■ What to work on: When you reach the records, transcribe each one exactly.

####

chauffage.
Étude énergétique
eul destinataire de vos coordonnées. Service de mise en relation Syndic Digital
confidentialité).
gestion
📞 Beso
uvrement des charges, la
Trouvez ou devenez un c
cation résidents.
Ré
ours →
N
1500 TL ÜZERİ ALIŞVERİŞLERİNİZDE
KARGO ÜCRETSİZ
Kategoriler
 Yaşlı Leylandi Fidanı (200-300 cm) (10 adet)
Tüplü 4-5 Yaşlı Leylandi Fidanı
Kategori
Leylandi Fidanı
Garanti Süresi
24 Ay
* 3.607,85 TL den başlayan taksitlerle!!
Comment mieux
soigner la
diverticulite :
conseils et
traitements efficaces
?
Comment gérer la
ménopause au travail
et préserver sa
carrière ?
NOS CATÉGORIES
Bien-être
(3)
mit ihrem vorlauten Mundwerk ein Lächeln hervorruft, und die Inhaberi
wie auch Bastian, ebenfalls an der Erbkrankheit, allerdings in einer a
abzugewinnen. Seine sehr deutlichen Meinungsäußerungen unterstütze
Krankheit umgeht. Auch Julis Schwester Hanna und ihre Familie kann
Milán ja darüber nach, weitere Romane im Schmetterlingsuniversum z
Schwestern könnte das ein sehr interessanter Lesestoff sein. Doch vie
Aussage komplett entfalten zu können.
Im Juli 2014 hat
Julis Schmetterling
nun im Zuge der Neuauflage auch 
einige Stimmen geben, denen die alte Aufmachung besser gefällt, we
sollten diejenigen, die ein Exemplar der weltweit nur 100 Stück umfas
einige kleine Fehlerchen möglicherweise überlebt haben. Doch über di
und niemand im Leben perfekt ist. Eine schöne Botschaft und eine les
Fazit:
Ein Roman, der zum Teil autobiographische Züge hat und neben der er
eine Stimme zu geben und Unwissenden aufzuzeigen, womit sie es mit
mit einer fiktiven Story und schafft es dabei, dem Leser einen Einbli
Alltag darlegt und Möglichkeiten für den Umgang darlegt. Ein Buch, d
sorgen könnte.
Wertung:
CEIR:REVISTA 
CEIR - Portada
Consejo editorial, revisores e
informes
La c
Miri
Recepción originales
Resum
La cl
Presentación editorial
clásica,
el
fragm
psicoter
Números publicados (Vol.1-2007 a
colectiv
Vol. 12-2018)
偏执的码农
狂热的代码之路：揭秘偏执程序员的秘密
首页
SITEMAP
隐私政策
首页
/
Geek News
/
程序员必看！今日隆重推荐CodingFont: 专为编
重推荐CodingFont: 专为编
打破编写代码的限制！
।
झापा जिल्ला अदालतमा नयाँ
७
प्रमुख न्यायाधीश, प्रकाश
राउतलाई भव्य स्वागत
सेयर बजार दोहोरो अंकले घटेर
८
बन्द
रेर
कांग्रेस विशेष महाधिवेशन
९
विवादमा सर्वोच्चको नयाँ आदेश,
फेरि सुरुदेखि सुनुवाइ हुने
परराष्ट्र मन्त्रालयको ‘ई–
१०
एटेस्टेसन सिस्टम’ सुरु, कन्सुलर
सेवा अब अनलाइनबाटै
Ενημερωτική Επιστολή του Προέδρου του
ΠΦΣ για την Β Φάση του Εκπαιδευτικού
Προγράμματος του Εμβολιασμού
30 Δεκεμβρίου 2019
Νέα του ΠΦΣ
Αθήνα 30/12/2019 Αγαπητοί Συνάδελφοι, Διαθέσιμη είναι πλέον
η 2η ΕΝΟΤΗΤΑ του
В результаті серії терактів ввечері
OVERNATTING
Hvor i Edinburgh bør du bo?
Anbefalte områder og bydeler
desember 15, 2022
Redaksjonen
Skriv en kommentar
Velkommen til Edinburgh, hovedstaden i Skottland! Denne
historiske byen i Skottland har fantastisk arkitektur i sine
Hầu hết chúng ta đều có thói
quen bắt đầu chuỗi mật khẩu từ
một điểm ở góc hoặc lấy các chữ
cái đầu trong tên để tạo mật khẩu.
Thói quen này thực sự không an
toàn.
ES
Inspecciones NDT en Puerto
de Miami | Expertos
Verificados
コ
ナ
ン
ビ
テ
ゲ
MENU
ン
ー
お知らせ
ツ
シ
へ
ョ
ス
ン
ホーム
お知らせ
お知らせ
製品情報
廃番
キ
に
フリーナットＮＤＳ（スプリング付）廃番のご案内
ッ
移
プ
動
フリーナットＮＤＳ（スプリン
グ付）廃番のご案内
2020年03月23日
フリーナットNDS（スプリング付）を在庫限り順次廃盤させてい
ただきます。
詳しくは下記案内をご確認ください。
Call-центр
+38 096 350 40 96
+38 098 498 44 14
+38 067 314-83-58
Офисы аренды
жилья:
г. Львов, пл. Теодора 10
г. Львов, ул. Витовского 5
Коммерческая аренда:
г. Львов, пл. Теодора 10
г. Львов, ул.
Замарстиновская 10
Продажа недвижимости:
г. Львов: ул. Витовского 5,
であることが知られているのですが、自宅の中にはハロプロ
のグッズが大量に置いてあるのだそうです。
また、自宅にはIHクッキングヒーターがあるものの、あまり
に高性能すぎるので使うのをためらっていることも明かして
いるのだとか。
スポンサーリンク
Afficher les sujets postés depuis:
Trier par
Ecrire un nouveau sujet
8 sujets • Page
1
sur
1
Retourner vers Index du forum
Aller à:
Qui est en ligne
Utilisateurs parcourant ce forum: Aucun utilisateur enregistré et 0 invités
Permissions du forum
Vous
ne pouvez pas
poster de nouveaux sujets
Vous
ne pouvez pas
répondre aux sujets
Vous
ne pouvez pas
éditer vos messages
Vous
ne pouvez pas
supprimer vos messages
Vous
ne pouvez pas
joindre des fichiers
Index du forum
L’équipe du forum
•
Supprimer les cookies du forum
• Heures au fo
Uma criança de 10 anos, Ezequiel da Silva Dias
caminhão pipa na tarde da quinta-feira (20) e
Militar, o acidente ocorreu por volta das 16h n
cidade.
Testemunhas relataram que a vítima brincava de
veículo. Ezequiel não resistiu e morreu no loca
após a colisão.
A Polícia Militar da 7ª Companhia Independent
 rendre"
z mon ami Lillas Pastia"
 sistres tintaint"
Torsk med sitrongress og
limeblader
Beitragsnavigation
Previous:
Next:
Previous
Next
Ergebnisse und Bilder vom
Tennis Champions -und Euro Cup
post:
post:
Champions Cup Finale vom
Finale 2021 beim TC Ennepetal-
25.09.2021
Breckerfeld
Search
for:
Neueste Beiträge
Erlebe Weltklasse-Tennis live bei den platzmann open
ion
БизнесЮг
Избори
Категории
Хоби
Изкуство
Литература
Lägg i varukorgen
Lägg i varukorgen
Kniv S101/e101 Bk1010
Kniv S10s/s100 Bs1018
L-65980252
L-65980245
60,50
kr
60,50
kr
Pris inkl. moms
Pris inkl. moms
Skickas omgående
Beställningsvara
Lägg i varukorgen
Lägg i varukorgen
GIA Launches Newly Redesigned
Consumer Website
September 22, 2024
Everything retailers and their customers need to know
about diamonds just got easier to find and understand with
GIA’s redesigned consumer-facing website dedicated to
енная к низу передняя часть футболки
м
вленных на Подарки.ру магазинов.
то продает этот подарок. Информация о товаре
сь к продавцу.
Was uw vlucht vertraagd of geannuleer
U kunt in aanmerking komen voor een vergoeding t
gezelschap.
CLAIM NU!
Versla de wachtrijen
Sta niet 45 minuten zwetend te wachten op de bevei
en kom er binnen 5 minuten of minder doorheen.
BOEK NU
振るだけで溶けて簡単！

####

■ Finished task:
chauffage.
Étude énergétique
eul destinataire de vos coordonnées. Service de mise en relation Syndic Digital
confidentialité).
gestion
📞 Beso
uvrement des charges, la
Trouvez ou devenez un c
cation résidents.
Ré
ours →
N
1500 TL ÜZERİ ALIŞVERİŞLERİNİZDE
KARGO ÜCRETSİZ
Kategoriler
 Yaşlı Leylandi Fidanı (200-300 cm) (10 adet)
Tüplü 4-5 Yaşlı Leylandi Fidanı
Kategori
Leylandi Fidanı
Garanti Süresi
24 Ay
* 3.607,85 TL den başlayan taksitlerle!!
Comment mieux
soigner la
diverticulite :
conseils et
traitements efficaces
?
Comment gérer la
ménopause au travail
et préserver sa
carrière ?
NOS CATÉGORIES
Bien-être
(3)
mit ihrem vorlauten Mundwerk ein Lächeln hervorruft, und die Inhaberi
wie auch Bastian, ebenfalls an der Erbkrankheit, allerdings in einer a
abzugewinnen. Seine sehr deutlichen Meinungsäußerungen unterstütze
Krankheit umgeht. Auch Julis Schwester Hanna und ihre Familie kann
Milán ja darüber nach, weitere Romane im Schmetterlingsuniversum z
Schwestern könnte das ein sehr interessanter Lesestoff sein. Doch vie
Aussage komplett entfalten zu können.
Im Juli 2014 hat
Julis Schmetterling
nun im Zuge der Neuauflage auch 
einige Stimmen geben, denen die alte Aufmachung besser gefällt, we
sollten diejenigen, die ein Exemplar der weltweit nur 100 Stück umfas
einige kleine Fehlerchen möglicherweise überlebt haben. Doch über di
und niemand im Leben perfekt ist. Eine schöne Botschaft und eine les
Fazit:
Ein Roman, der zum Teil autobiographische Züge hat und neben der er
eine Stimme zu geben und Unwissenden aufzuzeigen, womit sie es mit
mit einer fiktiven Story und schafft es dabei, dem Leser einen Einbli
Alltag darlegt und Möglichkeiten für den Umgang darlegt. Ein Buch, d
sorgen könnte.
Wertung:
CEIR:REVISTA 
CEIR - Portada
Consejo editorial, revisores e
informes
La c
Miri
Recepción originales
Resum
La cl
Presentación editorial
clásica,
el
fragm
psicoter
Números publicados (Vol.1-2007 a
colectiv
Vol. 12-2018)
偏执的码农
狂热的代码之路：揭秘偏执程序员的秘密
首页
SITEMAP
隐私政策
首页
/
Geek News
/
程序员必看！今日隆重推荐CodingFont: 专为编
重推荐CodingFont: 专为编
打破编写代码的限制！
।
झापा जिल्ला अदालतमा नयाँ
७
प्रमुख न्यायाधीश, प्रकाश
राउतलाई भव्य स्वागत
सेयर बजार दोहोरो अंकले घटेर
८
बन्द
रेर
कांग्रेस विशेष महाधिवेशन
९
विवादमा सर्वोच्चको नयाँ आदेश,
फेरि सुरुदेखि सुनुवाइ हुने
परराष्ट्र मन्त्रालयको ‘ई–
१०
एटेस्टेसन सिस्टम’ सुरु, कन्सुलर
सेवा अब अनलाइनबाटै
Ενημερωτική Επιστολή του Προέδρου του
ΠΦΣ για την Β Φάση του Εκπαιδευτικού
Προγράμματος του Εμβολιασμού
30 Δεκεμβρίου 2019
Νέα του ΠΦΣ
Αθήνα 30/12/2019 Αγαπητοί Συνάδελφοι, Διαθέσιμη είναι πλέον
η 2η ΕΝΟΤΗΤΑ του
В результаті серії терактів ввечері
OVERNATTING
Hvor i Edinburgh bør du bo?
Anbefalte områder og bydeler
desember 15, 2022
Redaksjonen
Skriv en kommentar
Velkommen til Edinburgh, hovedstaden i Skottland! Denne
historiske byen i Skottland har fantastisk arkitektur i sine
Hầu hết chúng ta đều có thói
quen bắt đầu chuỗi mật khẩu từ
một điểm ở góc hoặc lấy các chữ
cái đầu trong tên để tạo mật khẩu.
Thói quen này thực sự không an
toàn.
ES
Inspecciones NDT en Puerto
de Miami | Expertos
Verificados
コ
ナ
ン
ビ
テ
ゲ
MENU
ン
ー
お知らせ
ツ
シ
へ
ョ
ス
ン
ホーム
お知らせ
お知らせ
製品情報
廃番
キ
に
フリーナットＮＤＳ（スプリング付）廃番のご案内
ッ
移
プ
動
フリーナットＮＤＳ（スプリン
グ付）廃番のご案内
2020年03月23日
フリーナットNDS（スプリング付）を在庫限り順次廃盤させてい
ただきます。
詳しくは下記案内をご確認ください。
Call-центр
+38 096 350 40 96
+38 098 498 44 14
+38 067 314-83-58
Офисы аренды
жилья:
г. Львов, пл. Теодора 10
г. Львов, ул. Витовского 5
Коммерческая аренда:
г. Львов, пл. Теодора 10
г. Львов, ул.
Замарстиновская 10
Продажа недвижимости:
г. Львов: ул. Витовского 5,
であることが知られているのですが、自宅の中にはハロプロ
のグッズが大量に置いてあるのだそうです。
また、自宅にはIHクッキングヒーターがあるものの、あまり
に高性能すぎるので使うのをためらっていることも明かして
いるのだとか。
スポンサーリンク
Afficher les sujets postés depuis:
Trier par
Ecrire un nouveau sujet
8 sujets • Page
1
sur
1
Retourner vers Index du forum
Aller à:
Qui est en ligne
Utilisateurs parcourant ce forum: Aucun utilisateur enregistré et 0 invités
Permissions du forum
Vous
ne pouvez pas
poster de nouveaux sujets
Vous
ne pouvez pas
répondre aux sujets
Vous
ne pouvez pas
éditer vos messages
Vous
ne pouvez pas
supprimer vos messages
Vous
ne pouvez pas
joindre des fichiers
Index du forum
L’équipe du forum
•
Supprimer les cookies du forum
• Heures au fo
Uma criança de 10 anos, Ezequiel da Silva Dias
caminhão pipa na tarde da quinta-feira (20) e
Militar, o acidente ocorreu por volta das 16h n
cidade.
Testemunhas relataram que a vítima brincava de
veículo. Ezequiel não resistiu e morreu no loca
após a colisão.
A Polícia Militar da 7ª Companhia Independent
 rendre"
z mon ami Lillas Pastia"
 sistres tintaint"
Torsk med sitrongress og
limeblader
Beitragsnavigation
Previous:
Next:
Previous
Next
Ergebnisse und Bilder vom
Tennis Champions -und Euro Cup
post:
post:
Champions Cup Finale vom
Finale 2021 beim TC Ennepetal-
25.09.2021
Breckerfeld
Search
for:
Neueste Beiträge
Erlebe Weltklasse-Tennis live bei den platzmann open
ion
БизнесЮг
Избори
Категории
Хоби
Изкуство
Литература
Lägg i varukorgen
Lägg i varukorgen
Kniv S101/e101 Bk1010
Kniv S10s/s100 Bs1018
L-65980252
L-65980245
60,50
kr
60,50
kr
Pris inkl. moms
Pris inkl. moms
Skickas omgående
Beställningsvara
Lägg i varukorgen
Lägg i varukorgen
GIA Launches Newly Redesigned
Consumer Website
September 22, 2024
Everything retailers and their customers need to know
about diamonds just got easier to find and understand with
GIA’s redesigned consumer-facing website dedicated to
енная к низу передняя часть футболки
м
вленных на Подарки.ру магазинов.
то продает этот подарок. Информация о товаре
сь к продавцу.
Was uw vlucht vertraagd of geannuleer
U kunt in aanmerking komen voor een vergoeding t
gezelschap.
CLAIM NU!
Versla de wachtrijen
Sta niet 45 minuten zwetend te wachten op de bevei
en kom er binnen 5 minuten of minder doorheen.
BOEK NU
振るだけで溶けて簡単！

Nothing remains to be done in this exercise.